§ EXERCISE INSTRUCTIONS
Count the lines in the listing that contain the string "Hispanic", treating case as significant, and reply with the number only.
--------------------------------------------------
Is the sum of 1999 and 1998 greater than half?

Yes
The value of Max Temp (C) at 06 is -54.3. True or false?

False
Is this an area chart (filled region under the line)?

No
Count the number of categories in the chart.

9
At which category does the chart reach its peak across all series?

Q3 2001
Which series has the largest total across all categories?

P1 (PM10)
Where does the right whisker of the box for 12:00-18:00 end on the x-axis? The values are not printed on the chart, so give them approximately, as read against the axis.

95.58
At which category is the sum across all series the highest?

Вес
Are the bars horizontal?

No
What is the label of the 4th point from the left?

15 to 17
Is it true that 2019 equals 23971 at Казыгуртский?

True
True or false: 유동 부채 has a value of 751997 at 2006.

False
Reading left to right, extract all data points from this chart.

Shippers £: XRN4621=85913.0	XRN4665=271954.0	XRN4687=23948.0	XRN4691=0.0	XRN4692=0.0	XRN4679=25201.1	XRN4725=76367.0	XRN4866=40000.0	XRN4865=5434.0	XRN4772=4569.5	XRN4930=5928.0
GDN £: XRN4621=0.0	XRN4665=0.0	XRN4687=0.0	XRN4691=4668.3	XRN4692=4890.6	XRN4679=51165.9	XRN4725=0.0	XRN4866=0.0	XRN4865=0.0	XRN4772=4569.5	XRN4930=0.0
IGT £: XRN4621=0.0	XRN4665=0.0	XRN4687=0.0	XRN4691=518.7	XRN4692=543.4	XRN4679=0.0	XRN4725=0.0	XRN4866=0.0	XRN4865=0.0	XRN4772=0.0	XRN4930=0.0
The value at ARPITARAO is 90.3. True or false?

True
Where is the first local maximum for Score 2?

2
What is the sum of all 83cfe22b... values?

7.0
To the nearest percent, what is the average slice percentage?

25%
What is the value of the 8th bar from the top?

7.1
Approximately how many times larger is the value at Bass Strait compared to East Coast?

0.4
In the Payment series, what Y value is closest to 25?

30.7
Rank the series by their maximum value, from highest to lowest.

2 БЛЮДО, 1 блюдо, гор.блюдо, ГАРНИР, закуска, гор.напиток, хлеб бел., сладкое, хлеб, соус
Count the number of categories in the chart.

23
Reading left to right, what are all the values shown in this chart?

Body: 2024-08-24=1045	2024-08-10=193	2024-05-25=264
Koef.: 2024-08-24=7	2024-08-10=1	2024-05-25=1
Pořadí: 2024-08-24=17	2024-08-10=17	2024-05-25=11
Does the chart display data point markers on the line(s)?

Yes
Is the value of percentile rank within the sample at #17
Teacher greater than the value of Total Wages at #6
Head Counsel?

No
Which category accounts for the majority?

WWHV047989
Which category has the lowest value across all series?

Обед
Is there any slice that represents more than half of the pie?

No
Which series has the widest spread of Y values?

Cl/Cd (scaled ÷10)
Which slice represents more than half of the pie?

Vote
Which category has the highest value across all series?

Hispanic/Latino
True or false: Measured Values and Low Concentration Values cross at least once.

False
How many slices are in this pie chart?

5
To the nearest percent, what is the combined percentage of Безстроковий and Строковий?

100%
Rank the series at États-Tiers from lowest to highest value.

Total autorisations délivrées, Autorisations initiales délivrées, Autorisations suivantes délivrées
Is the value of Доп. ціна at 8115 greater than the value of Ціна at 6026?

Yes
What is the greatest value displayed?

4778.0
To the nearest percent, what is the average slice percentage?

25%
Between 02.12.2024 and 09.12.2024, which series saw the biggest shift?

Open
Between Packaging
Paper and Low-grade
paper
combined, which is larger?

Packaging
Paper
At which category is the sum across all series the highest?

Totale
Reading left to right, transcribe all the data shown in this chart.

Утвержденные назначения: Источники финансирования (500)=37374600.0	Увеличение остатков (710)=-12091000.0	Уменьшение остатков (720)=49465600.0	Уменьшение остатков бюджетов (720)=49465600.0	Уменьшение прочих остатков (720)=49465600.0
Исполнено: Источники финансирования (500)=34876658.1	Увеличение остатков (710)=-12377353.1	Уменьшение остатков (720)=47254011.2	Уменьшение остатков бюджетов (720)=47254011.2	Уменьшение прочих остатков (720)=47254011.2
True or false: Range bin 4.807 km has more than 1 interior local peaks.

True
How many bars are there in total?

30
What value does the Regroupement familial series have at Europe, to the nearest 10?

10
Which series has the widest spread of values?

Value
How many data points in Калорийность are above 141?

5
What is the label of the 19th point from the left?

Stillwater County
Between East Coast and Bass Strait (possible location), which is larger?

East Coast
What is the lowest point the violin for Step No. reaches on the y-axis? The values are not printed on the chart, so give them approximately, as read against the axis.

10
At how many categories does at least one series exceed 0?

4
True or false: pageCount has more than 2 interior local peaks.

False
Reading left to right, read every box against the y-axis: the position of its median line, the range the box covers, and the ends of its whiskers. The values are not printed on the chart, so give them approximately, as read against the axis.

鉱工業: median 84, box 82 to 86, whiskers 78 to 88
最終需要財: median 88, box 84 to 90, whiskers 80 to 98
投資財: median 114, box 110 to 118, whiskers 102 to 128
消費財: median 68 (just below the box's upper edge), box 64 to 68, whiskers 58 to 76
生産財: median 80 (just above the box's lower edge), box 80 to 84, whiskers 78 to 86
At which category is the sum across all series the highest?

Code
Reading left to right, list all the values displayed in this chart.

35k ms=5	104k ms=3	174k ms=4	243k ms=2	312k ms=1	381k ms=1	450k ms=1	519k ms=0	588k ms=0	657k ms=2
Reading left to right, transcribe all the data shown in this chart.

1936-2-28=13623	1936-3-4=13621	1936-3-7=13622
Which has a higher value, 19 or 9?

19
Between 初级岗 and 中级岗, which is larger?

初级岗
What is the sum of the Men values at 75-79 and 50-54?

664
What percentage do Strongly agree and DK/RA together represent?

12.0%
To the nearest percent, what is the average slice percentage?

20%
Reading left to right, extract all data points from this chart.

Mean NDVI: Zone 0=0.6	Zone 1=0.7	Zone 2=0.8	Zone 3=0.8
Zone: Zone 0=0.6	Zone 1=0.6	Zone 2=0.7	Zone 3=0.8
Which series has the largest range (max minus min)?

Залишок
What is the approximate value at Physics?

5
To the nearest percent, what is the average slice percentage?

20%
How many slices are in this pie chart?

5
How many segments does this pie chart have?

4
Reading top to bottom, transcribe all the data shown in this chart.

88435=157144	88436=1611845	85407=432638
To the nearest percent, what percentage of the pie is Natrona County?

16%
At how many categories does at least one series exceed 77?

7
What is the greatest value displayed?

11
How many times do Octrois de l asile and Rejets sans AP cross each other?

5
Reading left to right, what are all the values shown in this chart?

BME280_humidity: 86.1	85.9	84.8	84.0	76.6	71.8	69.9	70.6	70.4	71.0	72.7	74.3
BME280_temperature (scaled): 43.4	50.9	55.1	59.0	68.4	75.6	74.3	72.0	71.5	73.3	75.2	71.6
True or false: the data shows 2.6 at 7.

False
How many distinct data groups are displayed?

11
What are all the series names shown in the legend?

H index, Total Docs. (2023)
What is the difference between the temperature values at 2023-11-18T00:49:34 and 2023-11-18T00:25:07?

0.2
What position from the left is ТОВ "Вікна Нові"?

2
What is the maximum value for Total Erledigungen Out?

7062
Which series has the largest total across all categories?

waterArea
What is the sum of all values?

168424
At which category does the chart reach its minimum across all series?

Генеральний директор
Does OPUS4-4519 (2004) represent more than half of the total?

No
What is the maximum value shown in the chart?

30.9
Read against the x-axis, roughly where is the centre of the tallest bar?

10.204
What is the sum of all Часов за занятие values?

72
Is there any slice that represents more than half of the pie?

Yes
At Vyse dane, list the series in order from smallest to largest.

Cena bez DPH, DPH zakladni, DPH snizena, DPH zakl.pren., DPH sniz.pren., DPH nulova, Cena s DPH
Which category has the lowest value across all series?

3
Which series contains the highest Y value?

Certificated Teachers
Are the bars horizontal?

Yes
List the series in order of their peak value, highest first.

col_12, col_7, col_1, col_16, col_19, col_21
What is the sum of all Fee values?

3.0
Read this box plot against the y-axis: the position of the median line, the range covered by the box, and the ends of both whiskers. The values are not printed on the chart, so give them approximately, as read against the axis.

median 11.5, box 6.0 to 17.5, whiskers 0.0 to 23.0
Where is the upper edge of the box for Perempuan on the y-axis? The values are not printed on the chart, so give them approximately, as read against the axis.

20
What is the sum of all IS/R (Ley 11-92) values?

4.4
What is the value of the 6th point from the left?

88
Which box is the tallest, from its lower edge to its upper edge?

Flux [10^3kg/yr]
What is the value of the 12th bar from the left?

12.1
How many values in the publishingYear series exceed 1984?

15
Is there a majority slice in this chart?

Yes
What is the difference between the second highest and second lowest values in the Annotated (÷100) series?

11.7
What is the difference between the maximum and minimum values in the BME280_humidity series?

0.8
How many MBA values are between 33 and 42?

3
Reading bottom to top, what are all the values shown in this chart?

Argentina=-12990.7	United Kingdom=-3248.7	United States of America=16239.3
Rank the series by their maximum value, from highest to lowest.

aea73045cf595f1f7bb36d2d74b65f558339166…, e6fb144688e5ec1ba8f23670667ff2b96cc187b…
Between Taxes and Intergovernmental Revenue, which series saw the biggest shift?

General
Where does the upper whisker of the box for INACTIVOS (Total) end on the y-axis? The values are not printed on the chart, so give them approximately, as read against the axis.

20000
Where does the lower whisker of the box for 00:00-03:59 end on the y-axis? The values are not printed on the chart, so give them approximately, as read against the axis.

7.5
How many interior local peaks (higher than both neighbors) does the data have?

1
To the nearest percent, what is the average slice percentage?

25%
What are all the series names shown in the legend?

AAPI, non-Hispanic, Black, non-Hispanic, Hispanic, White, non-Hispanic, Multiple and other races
--------------------------------------------------
§ ANSWER AREA
2